"For instance?"
He cited three Power Trust bills.
"But why don't you stop those three?" said I. "They're under the special patronage of Dominick. You have influence with him."
"Dominick!" he groaned. "Are you sure?" And when I nodded emphatically, he went on: "I'll do what I can, but—" He threw up his hands.
He was off for the West that night. When he returned, his face wore the look of doom. He had always posed for the benefit of the galleries, especially the women in the galleries. But now he became sloven in dress, often issued forth unshaven, and sat sprawled at his desk in the Senate, his chin on his shirt bosom, looking vague and starting when any one spoke to him.
Following my advice on the day when I sent him away happy, Burbank left the capital and the state just before the five worst bills left the committees. He was called to the bedside of his wife who, so all the newspapers announced, was at the point of death at Colorado Springs.
While he was there nursing her as she "hovered between life and death," the bills were jammed through the senate and the assembly.
He telegraphed the lieutenant governor not to sign them, as he was returning and wished to deal with them himself. He reached the capital on a Thursday morning, sent the bills back with a "ringing" veto message, and took the late afternoon train for Colorado Springs.
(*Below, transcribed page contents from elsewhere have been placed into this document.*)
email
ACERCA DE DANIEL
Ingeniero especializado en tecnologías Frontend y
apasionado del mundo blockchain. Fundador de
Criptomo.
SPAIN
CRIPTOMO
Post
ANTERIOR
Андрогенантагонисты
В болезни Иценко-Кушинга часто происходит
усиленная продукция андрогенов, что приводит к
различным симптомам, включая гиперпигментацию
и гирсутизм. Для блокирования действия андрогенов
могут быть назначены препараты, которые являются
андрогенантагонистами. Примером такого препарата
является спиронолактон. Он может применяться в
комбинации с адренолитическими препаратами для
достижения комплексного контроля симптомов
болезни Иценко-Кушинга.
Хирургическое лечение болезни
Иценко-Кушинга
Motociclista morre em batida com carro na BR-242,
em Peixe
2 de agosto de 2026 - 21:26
It was as good a political "grand-stand play" as ever thrilled a people.
The legislature passed the bills over his veto and adjourned that night.
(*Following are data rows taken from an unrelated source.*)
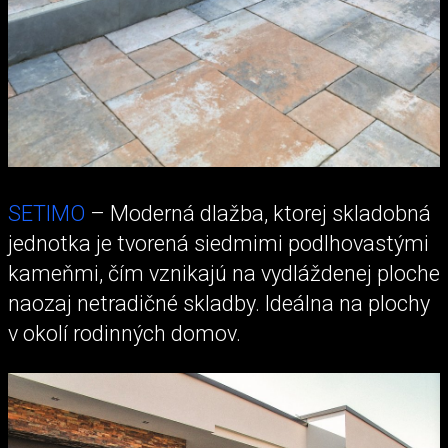
SETIMO
– Moderná dlažba, ktorej skladobná
jednotka je tvorená siedmimi podlhovastými
kameňmi, čím vznikajú na vydláždenej ploche
naozaj netradičné skladby. Ideálna na plochy
v okolí rodinných domov.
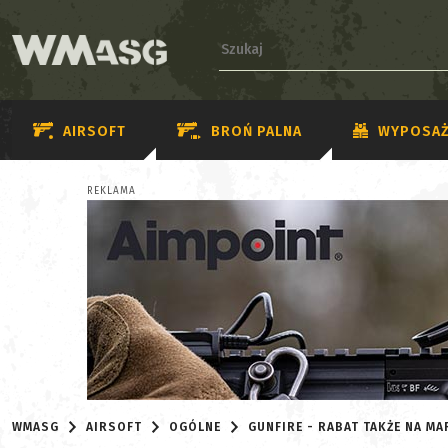
AIRSOFT
BROŃ PALNA
WYPOSAŻ
REKLAMA
WMASG
AIRSOFT
OGÓLNE
GUNFIRE - RABAT TAKŻE NA MA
Press and people, without regard to party lines, were loud in their execrations of the "abandoned and shameless wretches" who had "betrayed the state and had covered themselves with eternal infamy." I quote from an editorial in the newspaper that was regarded as my personal organ. But there was only praise for Burbank; his enemies, and those who had doubted his independence and had suspected him of willingness to do anything to further his personal ambitions, admitted that he had shown "fearless courage, inflexible honesty, and the highest ideals of private sacrifice to public duty." And they eagerly exaggerated him, to make his white contrast more vividly with the black of the "satanic spawn" in the legislature. His fame spread, carried far and wide by the sentimentality in that supposed struggle between heart and conscience, between love for the wife of his bosom and duty to the people.